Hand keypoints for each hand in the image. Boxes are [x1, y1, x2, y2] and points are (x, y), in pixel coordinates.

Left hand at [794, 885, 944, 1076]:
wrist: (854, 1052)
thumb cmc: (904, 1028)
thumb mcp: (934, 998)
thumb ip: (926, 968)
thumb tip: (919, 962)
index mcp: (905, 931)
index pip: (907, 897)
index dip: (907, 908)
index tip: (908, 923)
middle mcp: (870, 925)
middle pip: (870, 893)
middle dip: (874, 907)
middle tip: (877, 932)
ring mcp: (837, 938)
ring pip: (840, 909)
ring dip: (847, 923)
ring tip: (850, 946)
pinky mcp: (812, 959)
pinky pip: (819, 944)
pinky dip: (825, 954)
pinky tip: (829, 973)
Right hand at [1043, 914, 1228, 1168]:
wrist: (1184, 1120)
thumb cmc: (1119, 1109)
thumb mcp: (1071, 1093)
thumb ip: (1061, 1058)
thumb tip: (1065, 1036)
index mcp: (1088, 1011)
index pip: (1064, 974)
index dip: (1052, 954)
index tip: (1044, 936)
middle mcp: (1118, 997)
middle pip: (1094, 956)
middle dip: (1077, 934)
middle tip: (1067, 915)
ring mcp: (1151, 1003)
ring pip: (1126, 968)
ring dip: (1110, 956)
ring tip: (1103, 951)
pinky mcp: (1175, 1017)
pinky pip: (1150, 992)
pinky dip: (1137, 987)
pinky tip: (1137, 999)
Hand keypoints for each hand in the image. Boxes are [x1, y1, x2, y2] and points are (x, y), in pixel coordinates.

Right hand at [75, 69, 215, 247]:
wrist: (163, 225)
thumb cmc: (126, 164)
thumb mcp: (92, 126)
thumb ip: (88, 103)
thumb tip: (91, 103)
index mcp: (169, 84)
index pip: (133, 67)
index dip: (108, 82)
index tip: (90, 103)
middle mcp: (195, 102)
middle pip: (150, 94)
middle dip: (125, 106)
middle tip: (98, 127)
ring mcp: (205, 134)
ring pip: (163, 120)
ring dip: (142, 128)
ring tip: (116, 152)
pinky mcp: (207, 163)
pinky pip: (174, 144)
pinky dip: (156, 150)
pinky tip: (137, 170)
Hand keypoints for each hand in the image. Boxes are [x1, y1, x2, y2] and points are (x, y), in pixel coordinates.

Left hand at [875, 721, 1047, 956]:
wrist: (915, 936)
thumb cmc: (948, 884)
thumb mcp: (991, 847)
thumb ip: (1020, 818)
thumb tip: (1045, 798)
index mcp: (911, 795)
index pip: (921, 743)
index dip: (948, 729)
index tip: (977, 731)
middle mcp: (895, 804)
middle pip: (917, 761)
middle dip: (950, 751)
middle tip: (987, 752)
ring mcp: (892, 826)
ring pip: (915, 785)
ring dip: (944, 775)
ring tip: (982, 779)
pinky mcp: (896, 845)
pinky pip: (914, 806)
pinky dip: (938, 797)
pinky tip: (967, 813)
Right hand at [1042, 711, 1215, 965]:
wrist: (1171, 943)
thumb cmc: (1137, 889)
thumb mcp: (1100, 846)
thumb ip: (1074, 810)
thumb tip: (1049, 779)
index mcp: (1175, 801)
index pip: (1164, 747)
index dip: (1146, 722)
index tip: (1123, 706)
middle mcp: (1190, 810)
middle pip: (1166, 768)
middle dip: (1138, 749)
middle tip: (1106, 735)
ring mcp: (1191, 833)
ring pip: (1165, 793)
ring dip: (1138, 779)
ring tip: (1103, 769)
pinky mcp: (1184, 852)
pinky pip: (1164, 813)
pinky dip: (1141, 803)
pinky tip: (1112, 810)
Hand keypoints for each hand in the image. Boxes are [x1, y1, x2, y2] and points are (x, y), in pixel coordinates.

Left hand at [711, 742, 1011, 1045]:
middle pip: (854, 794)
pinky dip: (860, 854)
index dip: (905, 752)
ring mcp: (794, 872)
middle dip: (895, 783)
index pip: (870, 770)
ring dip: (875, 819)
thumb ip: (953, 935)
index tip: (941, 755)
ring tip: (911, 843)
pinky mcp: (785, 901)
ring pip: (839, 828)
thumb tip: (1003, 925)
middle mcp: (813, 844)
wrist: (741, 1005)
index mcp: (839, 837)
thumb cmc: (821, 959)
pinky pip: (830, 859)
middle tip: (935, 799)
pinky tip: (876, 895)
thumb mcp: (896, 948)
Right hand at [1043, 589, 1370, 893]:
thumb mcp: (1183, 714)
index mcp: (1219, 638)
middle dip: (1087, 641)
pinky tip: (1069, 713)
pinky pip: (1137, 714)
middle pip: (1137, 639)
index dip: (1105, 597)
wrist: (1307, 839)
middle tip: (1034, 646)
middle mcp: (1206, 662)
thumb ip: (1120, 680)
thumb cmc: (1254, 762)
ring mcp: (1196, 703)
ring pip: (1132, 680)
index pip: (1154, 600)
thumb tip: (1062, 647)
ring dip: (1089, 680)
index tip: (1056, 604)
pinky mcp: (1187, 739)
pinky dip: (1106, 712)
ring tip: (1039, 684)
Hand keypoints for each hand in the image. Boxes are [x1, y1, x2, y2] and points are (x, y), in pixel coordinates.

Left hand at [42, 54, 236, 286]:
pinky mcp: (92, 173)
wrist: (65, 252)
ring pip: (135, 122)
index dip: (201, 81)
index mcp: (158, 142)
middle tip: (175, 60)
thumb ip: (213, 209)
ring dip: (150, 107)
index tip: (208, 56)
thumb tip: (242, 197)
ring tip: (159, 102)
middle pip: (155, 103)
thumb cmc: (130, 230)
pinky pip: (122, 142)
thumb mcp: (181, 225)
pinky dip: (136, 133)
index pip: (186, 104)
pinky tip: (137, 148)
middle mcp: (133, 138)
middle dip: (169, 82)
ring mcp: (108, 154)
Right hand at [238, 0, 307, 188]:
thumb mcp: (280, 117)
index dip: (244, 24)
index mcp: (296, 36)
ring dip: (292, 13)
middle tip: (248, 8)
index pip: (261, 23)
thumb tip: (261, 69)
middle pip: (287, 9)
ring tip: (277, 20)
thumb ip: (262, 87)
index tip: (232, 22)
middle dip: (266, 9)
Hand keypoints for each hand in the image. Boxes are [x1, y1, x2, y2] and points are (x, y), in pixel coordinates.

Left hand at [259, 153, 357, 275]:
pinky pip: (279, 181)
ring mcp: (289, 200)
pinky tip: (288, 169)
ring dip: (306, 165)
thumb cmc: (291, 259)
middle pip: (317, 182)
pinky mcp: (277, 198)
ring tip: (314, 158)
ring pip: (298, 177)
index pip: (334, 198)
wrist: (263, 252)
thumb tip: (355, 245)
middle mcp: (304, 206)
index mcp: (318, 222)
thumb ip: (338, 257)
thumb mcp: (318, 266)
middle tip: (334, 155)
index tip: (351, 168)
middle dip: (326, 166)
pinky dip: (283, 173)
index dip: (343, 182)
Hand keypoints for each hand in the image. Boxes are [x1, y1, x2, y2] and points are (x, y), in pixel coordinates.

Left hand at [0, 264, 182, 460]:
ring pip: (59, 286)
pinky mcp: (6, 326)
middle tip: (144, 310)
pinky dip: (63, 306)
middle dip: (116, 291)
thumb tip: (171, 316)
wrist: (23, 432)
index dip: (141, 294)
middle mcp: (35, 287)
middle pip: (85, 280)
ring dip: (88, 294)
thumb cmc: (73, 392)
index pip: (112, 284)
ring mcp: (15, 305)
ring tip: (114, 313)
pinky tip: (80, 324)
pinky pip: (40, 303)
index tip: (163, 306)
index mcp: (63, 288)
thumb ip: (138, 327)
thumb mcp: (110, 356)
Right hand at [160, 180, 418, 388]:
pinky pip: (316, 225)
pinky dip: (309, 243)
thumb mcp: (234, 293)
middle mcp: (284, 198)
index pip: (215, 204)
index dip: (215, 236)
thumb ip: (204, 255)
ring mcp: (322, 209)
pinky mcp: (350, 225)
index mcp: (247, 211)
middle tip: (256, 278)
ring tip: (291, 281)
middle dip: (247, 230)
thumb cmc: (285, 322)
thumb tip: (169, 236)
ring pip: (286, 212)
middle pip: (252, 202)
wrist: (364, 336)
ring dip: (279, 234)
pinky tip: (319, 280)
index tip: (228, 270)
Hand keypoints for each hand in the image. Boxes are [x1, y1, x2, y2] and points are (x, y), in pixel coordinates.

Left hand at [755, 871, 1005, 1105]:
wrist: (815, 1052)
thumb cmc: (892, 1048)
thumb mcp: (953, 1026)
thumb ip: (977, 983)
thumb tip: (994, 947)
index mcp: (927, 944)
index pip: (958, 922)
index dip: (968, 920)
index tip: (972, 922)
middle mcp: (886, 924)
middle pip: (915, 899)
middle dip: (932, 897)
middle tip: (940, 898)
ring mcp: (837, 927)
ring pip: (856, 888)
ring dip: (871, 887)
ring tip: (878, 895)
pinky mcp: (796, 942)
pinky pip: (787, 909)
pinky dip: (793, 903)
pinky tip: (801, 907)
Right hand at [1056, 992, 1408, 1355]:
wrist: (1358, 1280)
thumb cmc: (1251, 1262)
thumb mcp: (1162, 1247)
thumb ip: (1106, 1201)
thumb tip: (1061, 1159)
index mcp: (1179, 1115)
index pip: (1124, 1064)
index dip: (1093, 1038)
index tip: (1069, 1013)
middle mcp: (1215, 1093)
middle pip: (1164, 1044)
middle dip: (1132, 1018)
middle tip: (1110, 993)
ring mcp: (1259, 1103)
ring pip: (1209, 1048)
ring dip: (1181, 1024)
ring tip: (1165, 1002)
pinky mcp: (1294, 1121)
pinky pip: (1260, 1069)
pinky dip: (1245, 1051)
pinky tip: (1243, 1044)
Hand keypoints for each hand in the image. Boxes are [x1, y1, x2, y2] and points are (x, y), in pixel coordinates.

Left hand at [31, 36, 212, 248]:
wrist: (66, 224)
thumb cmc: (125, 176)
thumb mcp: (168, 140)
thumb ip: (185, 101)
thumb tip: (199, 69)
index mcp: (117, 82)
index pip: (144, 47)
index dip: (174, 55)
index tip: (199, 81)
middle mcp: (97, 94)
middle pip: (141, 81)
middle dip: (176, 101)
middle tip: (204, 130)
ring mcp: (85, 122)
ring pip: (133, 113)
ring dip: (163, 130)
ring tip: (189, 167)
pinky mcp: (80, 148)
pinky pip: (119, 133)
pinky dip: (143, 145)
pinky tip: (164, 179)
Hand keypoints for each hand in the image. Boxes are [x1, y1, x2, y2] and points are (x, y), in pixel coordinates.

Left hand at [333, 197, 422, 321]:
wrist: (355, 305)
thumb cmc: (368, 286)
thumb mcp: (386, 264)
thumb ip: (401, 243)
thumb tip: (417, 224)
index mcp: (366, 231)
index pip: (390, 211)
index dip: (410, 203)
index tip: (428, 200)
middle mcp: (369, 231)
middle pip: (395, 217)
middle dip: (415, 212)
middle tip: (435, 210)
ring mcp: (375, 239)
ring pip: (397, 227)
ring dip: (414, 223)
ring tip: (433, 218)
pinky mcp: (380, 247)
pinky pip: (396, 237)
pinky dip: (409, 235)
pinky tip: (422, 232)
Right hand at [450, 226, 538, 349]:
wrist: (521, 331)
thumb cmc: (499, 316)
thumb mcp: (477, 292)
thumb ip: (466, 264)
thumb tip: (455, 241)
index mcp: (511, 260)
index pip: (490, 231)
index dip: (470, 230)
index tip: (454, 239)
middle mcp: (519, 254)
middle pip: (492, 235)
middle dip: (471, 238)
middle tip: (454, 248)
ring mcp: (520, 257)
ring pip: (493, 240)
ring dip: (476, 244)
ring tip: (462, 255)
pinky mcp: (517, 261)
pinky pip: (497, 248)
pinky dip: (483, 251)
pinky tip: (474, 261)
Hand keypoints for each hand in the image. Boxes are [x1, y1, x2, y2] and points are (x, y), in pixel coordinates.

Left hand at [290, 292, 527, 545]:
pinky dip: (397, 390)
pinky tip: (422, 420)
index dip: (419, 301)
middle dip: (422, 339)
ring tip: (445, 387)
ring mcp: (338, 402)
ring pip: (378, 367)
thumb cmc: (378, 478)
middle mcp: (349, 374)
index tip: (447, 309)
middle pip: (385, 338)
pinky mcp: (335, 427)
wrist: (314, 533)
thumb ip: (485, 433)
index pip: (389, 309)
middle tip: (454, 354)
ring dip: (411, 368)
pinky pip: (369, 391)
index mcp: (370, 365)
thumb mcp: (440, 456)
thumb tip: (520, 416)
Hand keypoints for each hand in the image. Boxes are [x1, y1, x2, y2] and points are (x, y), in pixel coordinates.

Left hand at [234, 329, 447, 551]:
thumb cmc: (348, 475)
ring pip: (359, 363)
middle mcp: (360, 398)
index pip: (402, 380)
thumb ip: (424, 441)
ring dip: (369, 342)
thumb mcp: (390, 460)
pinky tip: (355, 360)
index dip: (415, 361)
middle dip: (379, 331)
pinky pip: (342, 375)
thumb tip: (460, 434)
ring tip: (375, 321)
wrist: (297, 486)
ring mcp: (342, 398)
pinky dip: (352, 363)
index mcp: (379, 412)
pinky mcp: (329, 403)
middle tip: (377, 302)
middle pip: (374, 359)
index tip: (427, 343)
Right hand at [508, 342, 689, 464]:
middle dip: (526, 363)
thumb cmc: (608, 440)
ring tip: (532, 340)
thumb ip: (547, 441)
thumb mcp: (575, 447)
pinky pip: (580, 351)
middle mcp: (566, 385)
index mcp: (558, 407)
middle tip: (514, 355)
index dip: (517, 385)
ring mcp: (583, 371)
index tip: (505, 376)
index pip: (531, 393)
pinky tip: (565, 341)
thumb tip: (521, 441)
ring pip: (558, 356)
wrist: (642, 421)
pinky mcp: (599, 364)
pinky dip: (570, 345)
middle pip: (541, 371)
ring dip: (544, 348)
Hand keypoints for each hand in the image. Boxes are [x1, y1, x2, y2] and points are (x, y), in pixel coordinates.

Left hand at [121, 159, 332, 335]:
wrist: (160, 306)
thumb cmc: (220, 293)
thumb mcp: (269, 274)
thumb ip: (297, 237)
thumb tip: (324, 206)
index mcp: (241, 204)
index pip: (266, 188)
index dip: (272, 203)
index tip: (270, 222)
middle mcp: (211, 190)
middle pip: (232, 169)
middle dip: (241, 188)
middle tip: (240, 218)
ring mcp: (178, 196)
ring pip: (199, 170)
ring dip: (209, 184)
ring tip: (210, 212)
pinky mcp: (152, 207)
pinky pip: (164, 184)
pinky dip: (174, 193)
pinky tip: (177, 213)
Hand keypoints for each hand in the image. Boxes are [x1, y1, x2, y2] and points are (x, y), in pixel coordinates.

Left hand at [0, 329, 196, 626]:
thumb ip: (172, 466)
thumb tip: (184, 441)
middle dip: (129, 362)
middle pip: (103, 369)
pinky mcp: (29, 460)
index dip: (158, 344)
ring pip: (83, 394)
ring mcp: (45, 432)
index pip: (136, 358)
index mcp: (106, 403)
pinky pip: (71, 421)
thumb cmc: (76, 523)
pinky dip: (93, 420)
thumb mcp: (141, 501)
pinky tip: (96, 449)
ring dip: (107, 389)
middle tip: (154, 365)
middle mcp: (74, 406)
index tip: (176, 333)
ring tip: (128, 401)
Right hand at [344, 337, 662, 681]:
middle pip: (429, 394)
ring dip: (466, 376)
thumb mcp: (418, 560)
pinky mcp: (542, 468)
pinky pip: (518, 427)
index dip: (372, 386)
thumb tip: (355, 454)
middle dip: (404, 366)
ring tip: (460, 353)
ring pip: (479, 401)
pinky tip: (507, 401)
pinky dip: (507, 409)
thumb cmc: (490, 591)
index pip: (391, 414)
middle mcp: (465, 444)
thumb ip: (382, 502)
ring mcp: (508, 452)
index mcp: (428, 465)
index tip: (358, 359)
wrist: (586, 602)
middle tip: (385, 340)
◆ ◆ ◆ ◆ ◆
Work instruction:
Write down exactly the span of lines above from the one containing "thumb tip: (242, 197)" to the one containing "ring dip: (306, 165)", both ends included.

Answer to this task:
thumb tip: (242, 197)
ring tip: (159, 102)
middle pip: (155, 103)
thumb cmc: (130, 230)
pinky pip: (122, 142)
thumb mcp: (181, 225)
pinky dip: (136, 133)
index pip: (186, 104)
pinky tip: (137, 148)
middle mcp: (133, 138)
middle dip: (169, 82)
ring mcp: (108, 154)
Right hand at [238, 0, 307, 188]:
thumb mcp: (280, 117)
index dip: (244, 24)
index mcp: (296, 36)
ring dip: (292, 13)
middle tip: (248, 8)
index pip: (261, 23)
thumb tip: (261, 69)
middle pip: (287, 9)
ring tip: (277, 20)
thumb ip: (262, 87)
index tip: (232, 22)
middle dip: (266, 9)
Hand keypoints for each hand in the image. Boxes are [x1, y1, x2, y2] and points are (x, y), in pixel coordinates.

Left hand at [259, 153, 357, 275]:
pinky pip: (279, 181)
ring mcp: (289, 200)
pinky tip: (288, 169)
ring dip: (306, 165)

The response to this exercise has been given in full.